Shrinking property profits

If she goes ahead and introduces NICS as proposed from April 6 next year, this is what the package currently looks like:

  • 8 per cent NIC on rental profits up to £50,270
  • an additional 2 per cent NIC on profits above that
  • NICs would only apply to profits, not gross rental income

Tax experts at leading property consultancy Hamptons have crunched the numbers to show how charging NICS would impact a typical landlord earning £16,478 annual rental income, paying £7,875 for a mortgage, leaving a pre-tax profit of £3,495.

The 2025 figures are also compared with those of a typical landlord in 2015, which was the last year before successive governments started to change property tax rules.

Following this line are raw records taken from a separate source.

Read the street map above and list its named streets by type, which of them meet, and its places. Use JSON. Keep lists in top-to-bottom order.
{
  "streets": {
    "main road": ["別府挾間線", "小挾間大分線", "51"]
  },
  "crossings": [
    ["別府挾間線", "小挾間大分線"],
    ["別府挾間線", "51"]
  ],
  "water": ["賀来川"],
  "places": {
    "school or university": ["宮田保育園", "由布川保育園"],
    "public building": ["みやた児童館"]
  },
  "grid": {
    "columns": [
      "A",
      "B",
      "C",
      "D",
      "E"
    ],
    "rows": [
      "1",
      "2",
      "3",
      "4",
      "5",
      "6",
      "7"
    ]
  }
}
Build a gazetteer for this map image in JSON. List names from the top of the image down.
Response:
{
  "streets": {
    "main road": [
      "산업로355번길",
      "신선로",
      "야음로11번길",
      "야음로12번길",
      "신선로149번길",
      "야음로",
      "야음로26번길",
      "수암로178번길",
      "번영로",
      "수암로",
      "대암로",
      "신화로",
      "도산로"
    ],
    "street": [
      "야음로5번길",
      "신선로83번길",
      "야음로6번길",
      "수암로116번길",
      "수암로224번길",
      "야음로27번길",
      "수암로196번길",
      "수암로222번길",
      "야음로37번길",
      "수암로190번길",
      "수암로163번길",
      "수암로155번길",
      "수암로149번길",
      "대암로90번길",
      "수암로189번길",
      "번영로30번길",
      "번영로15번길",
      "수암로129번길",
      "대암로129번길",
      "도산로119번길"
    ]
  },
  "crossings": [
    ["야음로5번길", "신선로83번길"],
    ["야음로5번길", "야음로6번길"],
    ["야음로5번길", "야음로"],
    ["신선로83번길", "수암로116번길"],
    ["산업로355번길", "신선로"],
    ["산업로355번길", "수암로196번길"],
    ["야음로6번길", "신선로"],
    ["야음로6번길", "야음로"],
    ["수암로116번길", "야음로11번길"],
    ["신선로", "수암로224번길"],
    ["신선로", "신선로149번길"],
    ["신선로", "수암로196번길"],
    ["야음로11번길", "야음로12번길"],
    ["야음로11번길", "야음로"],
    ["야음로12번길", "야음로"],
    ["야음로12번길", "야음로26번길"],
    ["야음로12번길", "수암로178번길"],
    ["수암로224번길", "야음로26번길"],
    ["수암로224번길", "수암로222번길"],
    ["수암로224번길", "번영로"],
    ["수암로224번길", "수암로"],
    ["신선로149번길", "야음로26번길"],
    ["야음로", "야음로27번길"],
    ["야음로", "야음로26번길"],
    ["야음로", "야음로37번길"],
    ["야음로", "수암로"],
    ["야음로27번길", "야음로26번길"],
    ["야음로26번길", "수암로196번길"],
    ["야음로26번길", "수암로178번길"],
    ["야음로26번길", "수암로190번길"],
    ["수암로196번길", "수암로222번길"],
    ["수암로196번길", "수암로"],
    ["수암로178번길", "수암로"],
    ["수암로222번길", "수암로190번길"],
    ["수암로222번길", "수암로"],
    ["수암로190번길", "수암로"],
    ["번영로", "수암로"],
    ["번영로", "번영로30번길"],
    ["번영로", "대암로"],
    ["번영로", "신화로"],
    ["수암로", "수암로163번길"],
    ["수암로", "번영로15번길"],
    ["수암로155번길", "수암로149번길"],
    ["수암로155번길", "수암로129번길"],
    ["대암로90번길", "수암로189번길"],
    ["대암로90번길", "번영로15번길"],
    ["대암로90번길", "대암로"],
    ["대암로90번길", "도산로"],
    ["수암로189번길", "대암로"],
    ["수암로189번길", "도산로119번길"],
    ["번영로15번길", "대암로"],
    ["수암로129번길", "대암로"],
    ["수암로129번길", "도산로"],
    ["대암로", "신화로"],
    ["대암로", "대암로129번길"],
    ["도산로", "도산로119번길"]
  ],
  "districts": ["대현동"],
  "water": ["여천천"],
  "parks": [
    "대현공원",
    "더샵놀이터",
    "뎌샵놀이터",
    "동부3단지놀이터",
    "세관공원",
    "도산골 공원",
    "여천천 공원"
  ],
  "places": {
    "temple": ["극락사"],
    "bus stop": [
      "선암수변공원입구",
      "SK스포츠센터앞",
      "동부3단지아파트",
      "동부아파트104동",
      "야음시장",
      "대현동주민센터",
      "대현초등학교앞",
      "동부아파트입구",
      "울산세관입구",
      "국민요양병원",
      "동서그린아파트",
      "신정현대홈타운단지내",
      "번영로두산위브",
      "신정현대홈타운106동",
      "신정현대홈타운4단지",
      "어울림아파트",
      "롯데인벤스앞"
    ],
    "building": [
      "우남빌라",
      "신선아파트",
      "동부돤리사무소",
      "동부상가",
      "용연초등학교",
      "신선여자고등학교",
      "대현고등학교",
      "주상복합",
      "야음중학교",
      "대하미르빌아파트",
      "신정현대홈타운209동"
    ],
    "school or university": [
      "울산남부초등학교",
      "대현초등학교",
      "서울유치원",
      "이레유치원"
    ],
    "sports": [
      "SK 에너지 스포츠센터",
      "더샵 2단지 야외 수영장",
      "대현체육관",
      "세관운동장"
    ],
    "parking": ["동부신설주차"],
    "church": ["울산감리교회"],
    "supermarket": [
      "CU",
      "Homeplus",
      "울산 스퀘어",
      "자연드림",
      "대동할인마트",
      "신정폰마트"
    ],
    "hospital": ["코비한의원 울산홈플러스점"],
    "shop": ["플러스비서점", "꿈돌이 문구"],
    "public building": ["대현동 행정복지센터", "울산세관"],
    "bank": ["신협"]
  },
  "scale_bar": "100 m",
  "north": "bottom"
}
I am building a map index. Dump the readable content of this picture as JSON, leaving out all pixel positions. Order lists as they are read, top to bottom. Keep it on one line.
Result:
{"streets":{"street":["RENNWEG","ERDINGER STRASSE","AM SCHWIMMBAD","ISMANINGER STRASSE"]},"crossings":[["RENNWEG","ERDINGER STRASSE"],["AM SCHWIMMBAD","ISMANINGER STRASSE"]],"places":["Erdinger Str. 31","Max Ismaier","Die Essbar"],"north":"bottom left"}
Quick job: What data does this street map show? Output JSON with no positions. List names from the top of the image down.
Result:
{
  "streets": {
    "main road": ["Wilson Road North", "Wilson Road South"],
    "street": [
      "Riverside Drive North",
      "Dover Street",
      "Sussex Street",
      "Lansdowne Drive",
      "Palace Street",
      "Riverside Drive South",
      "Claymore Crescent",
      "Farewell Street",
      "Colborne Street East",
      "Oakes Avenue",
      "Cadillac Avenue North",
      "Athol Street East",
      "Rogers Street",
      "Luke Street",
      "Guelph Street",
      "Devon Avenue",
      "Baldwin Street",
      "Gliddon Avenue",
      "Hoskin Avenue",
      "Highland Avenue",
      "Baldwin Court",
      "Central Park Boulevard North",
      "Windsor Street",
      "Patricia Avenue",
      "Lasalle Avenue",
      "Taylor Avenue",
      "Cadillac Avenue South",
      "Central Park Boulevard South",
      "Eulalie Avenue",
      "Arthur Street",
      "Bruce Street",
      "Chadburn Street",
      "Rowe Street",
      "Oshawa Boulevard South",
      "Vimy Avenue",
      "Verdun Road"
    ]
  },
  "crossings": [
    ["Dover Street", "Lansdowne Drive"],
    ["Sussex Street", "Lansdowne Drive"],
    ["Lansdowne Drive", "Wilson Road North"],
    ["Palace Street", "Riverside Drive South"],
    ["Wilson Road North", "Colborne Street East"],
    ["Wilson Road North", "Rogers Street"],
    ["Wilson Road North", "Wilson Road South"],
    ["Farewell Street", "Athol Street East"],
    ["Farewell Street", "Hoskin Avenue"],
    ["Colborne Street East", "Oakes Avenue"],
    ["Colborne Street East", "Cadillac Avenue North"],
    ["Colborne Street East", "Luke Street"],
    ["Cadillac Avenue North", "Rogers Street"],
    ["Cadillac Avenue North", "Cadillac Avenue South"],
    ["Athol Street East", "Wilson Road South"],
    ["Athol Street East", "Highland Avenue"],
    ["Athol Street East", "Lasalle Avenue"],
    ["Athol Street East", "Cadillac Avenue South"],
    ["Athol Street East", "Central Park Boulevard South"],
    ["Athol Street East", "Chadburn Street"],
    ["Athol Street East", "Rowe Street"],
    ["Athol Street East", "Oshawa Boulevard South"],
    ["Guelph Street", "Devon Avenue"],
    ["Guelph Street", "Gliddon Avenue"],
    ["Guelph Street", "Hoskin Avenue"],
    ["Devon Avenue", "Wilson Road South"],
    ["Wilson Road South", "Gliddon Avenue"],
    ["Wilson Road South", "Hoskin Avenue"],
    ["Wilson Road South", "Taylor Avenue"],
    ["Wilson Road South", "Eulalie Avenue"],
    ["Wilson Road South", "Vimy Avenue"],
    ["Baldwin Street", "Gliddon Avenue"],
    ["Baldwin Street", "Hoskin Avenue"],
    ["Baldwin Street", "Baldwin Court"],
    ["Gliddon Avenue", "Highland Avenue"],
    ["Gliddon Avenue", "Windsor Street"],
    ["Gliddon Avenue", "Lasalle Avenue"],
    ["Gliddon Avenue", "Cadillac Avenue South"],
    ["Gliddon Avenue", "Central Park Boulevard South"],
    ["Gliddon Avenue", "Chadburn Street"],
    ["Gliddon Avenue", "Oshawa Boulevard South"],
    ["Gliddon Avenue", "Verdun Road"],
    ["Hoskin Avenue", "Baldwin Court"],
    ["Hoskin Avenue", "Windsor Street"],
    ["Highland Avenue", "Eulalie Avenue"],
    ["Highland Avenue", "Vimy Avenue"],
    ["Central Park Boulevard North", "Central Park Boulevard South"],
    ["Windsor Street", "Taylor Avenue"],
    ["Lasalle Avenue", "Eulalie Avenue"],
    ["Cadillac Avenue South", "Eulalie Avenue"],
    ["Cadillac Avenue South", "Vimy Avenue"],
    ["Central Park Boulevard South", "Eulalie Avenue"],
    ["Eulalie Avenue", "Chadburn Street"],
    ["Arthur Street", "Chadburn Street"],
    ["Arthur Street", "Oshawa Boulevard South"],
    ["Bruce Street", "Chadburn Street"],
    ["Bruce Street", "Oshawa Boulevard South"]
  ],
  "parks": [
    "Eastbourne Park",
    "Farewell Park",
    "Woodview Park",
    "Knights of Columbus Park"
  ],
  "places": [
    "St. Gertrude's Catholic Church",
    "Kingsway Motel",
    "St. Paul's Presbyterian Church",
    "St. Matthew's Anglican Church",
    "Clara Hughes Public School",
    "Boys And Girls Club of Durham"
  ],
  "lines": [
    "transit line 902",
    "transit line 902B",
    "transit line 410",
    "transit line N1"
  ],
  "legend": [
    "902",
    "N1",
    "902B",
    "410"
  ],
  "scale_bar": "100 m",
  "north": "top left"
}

  • A basic-rate taxpayer currently pays £699 in income tax. With NICs added, this would more than double to £1,609, assuming their personal allowance is used up by other income.
  • A higher-rate taxpayer would see their tax bill rise from £2,973 to £3,200, leaving £295 profit.

How NIC could change landlord tax

 20152025
Annual Rental Income£11,105£16,478
Mortgage rate2.90%5.30%
Mortgage payment at 75% LTV£4,305£7,875
Annual pre-tax profit£3,358£3,495
Tax bill - lower rate£672£699
Tax bill - higher rate£1,343£2,973
   
Tax bill + NI - lower rate-£1,609
Tax bill + NI - higher rate-£3,200
Source: Hamptons

Chancellor wants £3 billion from landlords

Aneisha Beveridge, head of research at Hamptons, says: "Introducing NICs on rental income would mark another significant shift in how landlords are taxed and would undoubtedly squeeze profitability further.

"While the charge is expected to apply to profits, the definition of 'profit' is key. If calculated before mortgage interest relief, it would amplify the chances of higher-rate tax-paying landlords paying tax on properties that are loss-making.

"This proposal could have a greater impact on lower-income landlords, many of whom rely on rental income to supplement modest earnings or pensions."

Hamptons estimates introducing NICs for private landlords would raise around £1 billion, which is much less than the hoped-for £3 billion, because corporate landlords, who make up around 40 per cent of all private landlords, would be ineligible to pay.